-- COLLECTED MATERIAL --
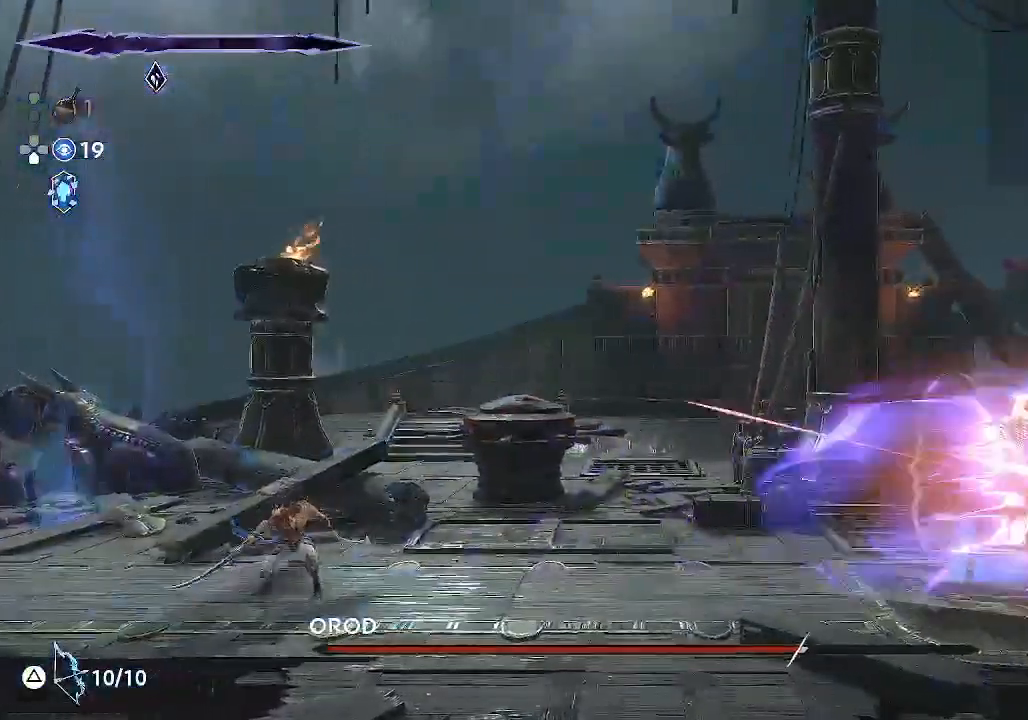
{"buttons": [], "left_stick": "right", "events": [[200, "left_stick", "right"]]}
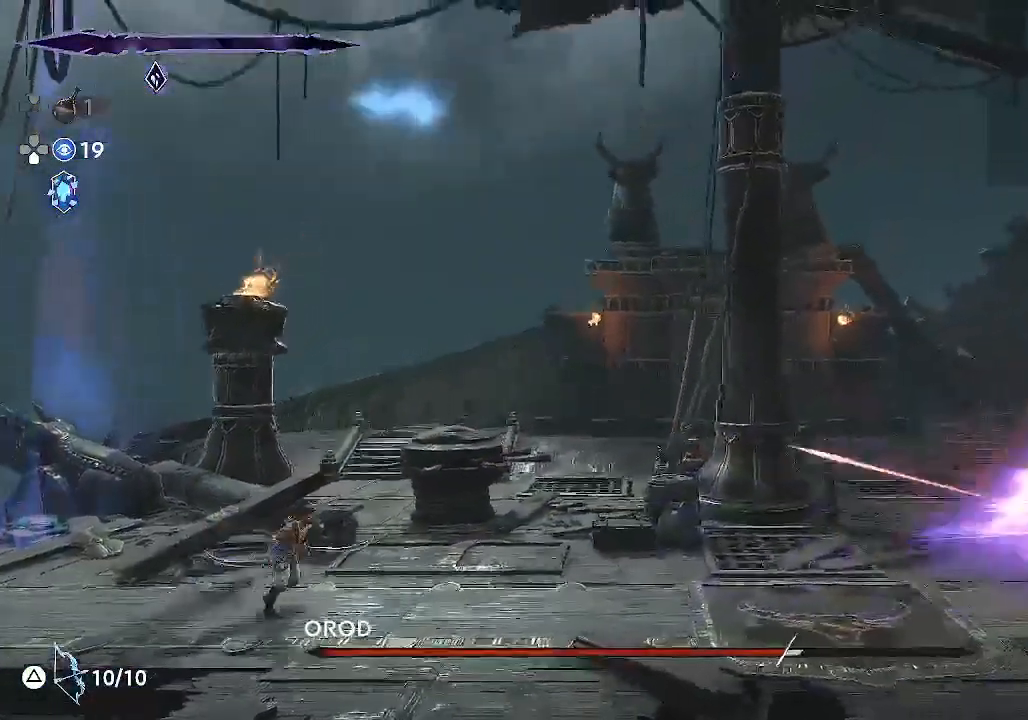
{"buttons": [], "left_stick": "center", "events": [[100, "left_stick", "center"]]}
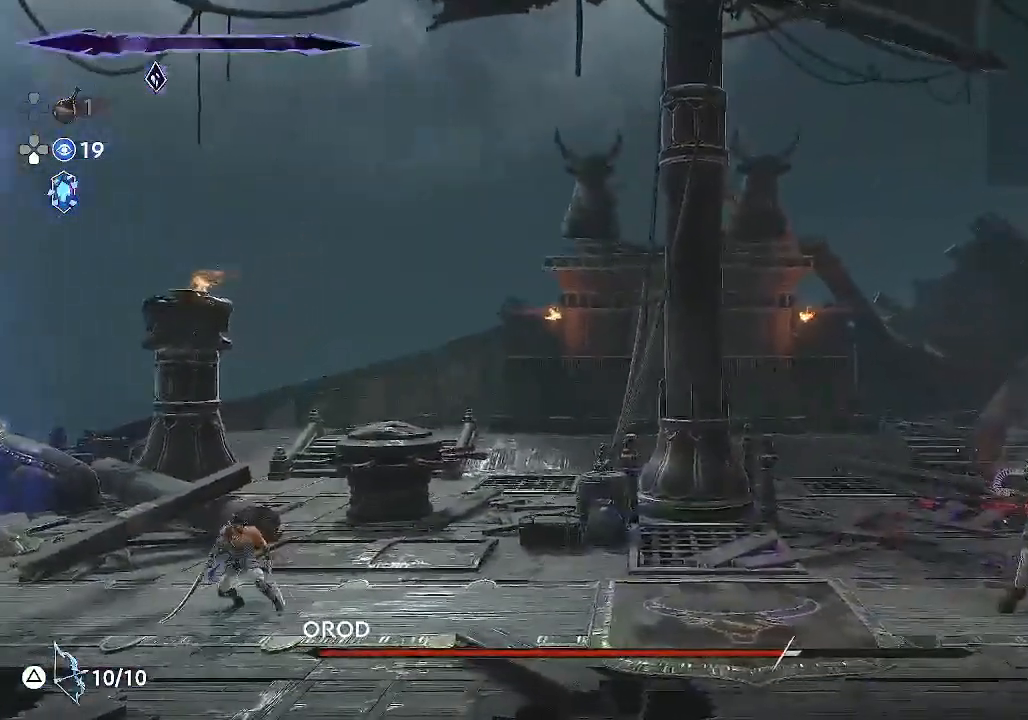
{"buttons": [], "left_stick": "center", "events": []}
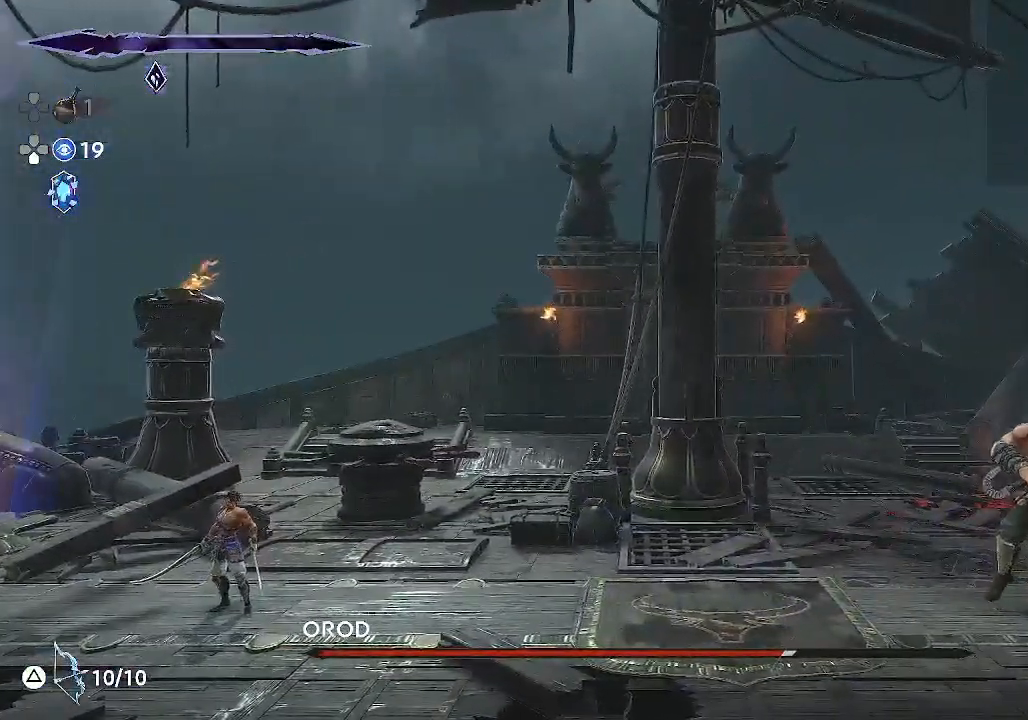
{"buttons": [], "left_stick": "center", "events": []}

-- TASK DETAILS --
Repeat all of the material above exactly, leaving out pictures.

-- REPLY --
{"buttons": [], "left_stick": "right", "events": [[200, "left_stick", "right"]]}
{"buttons": [], "left_stick": "center", "events": [[100, "left_stick", "center"]]}
{"buttons": [], "left_stick": "center", "events": []}
{"buttons": [], "left_stick": "center", "events": []}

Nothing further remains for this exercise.